Victorian Mourning Customs at Beekman House

Victorian Mourning Customs at Jacksonville’s Historic Beekman House

JACKSONVILLE, OR – The Victorians created elaborate rituals around the passing of a loved one.  Death was considered part of life’s texture, giving it essential meaning.  Join Historic Jacksonville at the 1873 Beekman House between 11 am and 3 pm on Saturday or Sunday, October 15 and 16, to explore how Jacksonville’s most prominent pioneer family honored the dearly departed in the late 1800s.

The historic Beekman House, located at 470 E. California Street in Jacksonville, will be decorated as a Victorian home in mourning.  One hour docent led tours beginning every 15 minutes will talk about proper Victorian mourning etiquette for home décor, clothing, funerals, and social behavior as well as superstitions, séances, mementos, and a few popular practices of the time that we would find bizarre today.  Tour admission is $5 for adults; $3 for seniors and students.

For the Victorians, death was an integral part of life. Despite all of the medical and technological advances of the Victorian era, people were still very much surrounded by death.  Infant mortality was incredibly high while life expectancy, especially in some major cities, was frightfully low.
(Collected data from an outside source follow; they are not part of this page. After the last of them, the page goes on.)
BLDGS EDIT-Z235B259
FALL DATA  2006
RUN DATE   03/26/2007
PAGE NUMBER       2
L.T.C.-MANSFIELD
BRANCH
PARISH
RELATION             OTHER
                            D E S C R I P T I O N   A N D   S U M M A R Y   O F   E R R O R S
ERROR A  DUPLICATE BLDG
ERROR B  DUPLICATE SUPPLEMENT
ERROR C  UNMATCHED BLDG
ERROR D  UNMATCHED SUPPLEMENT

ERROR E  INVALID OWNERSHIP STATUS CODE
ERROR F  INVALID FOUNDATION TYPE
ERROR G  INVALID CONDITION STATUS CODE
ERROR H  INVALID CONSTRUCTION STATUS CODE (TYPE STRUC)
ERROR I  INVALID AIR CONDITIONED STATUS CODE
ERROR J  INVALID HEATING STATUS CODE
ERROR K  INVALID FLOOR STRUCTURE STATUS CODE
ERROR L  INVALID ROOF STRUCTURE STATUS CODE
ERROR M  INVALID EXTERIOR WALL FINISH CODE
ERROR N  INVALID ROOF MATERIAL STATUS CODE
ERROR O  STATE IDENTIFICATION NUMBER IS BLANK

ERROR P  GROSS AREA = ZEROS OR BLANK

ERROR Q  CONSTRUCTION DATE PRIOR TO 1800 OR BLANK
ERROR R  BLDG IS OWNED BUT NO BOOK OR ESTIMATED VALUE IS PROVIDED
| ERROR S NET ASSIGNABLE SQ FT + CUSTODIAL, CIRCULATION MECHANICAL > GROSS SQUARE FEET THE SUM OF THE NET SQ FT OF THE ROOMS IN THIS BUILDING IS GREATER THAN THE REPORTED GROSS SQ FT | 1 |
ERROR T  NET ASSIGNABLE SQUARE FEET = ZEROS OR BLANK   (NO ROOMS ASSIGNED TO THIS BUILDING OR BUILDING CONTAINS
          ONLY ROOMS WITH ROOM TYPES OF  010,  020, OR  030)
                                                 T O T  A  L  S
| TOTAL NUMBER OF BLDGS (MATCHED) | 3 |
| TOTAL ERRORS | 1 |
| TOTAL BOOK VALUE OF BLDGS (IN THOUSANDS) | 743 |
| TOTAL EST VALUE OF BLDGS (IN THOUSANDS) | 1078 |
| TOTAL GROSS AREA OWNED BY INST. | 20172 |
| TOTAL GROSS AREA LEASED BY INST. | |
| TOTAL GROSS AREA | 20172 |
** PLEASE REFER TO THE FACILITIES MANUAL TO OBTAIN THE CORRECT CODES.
Most people died in their homes, and most funerals were held at home.  Both Cornelius and Julia Beekman died in the Beekman House, and their daughter Carrie was at their sides as they declined and passed.  Their younger daughter, Lydia, had died in 1873, shortly before the house was completed.
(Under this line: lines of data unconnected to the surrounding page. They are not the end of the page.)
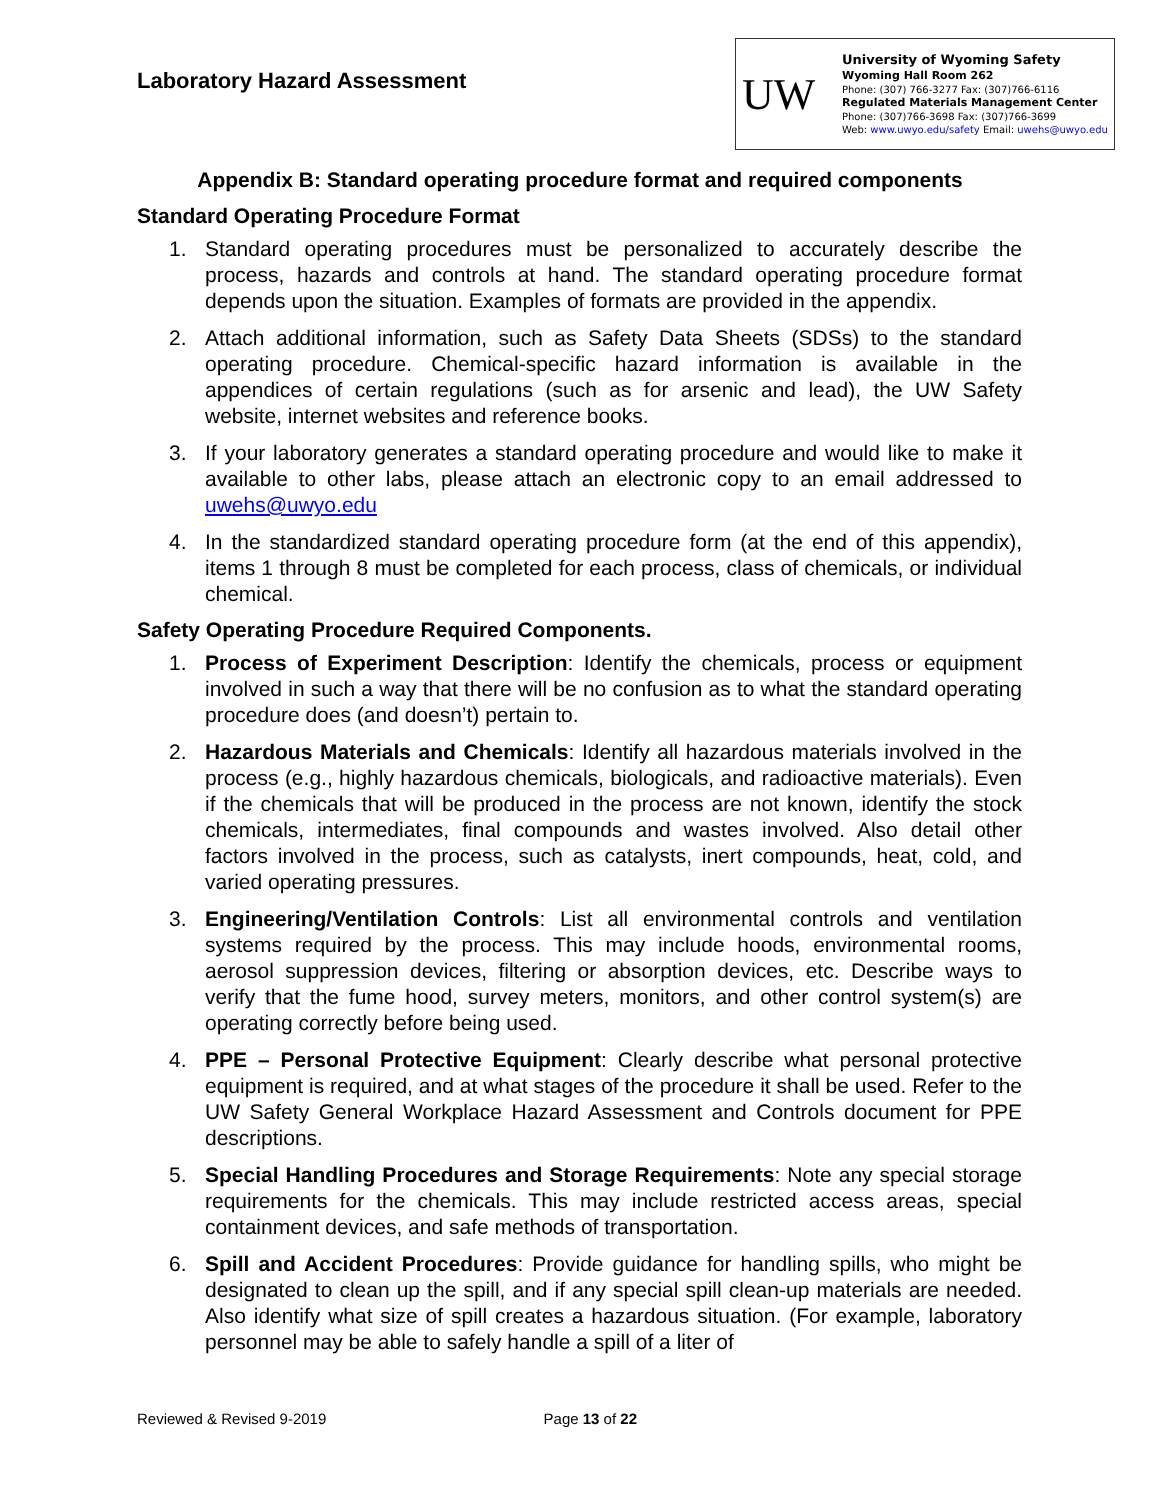Laboratory Hazard Assessment
UW
University of Wyoming Safety
Wyoming Hall Room 262
Phone: (307) 766-3277 Fax: (307)766-6116
Regulated Materials Management Center
Phone: (307)766-3698 Fax: (307)766-3699
Web: www.uwyo.edu/safety Email: uwehs@uwyo.edu
Appendix B: Standard operating procedure format and required components
Standard Operating Procedure Format
1. Standard operating procedures must be personalized to accurately describe the process, hazards and controls at hand. The standard operating procedure format depends upon the situation. Examples of formats are provided in the appendix.
2. Attach additional information, such as Safety Data Sheets (SDSs) to the standard operating procedure. Chemical-specific hazard information is available in the appendices of certain regulations (such as for arsenic and lead), the UW Safety website, internet websites and reference books.
3. If your laboratory generates a standard operating procedure and would like to make it available to other labs, please attach an electronic copy to an email addressed to uwehs@uwyo.edu
4. In the standardized standard operating procedure form (at the end of this appendix), items 1 through 8 must be completed for each process, class of chemicals, or individual chemical.
Safety Operating Procedure Required Components.
1. Process of Experiment Description: Identify the chemicals, process or equipment involved in such a way that there will be no confusion as to what the standard operating procedure does (and doesn’t) pertain to.
2. Hazardous Materials and Chemicals: Identify all hazardous materials involved in the process (e.g., highly hazardous chemicals, biologicals, and radioactive materials). Even if the chemicals that will be produced in the process are not known, identify the stock chemicals, intermediates, final compounds and wastes involved. Also detail other factors involved in the process, such as catalysts, inert compounds, heat, cold, and varied operating pressures.
3. Engineering/Ventilation Controls: List all environmental controls and ventilation systems required by the process. This may include hoods, environmental rooms, aerosol suppression devices, filtering or absorption devices, etc. Describe ways to verify that the fume hood, survey meters, monitors, and other control system(s) are operating correctly before being used.
4. PPE – Personal Protective Equipment: Clearly describe what personal protective equipment is required, and at what stages of the procedure it shall be used. Refer to the UW Safety General Workplace Hazard Assessment and Controls document for PPE descriptions.
5. Special Handling Procedures and Storage Requirements: Note any special storage requirements for the chemicals. This may include restricted access areas, special containment devices, and safe methods of transportation.
6. Spill and Accident Procedures: Provide guidance for handling spills, who might be designated to clean up the spill, and if any special spill clean-up materials are needed. Also identify what size of spill creates a hazardous situation. (For example, laboratory personnel may be able to safely handle a spill of a liter of
Reviewed & Revised 9-2019 Page 13 of 22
A funeral invitation and Victorian casket in the house parlor will recreate the sense of a home funeral of the era.  Mirrors will be draped in black, clocks stopped, and photos of the deceased turned to the wall.  Beekman mourning clothes and jewelry will be on display along with mourning stationery and calling cards and other mementos of the dearly departed..

From humble beginnings as an express rider carrying mail, packages, and gold over the Siskiyous to Yreka, Cornelius C. Beekman built a business empire of banking, insurance, mining, and real estate interests.  The Beekmans were the only ones to occupy the family home and all the contents are family possessions accumulated over their 60+ years’ occupancy.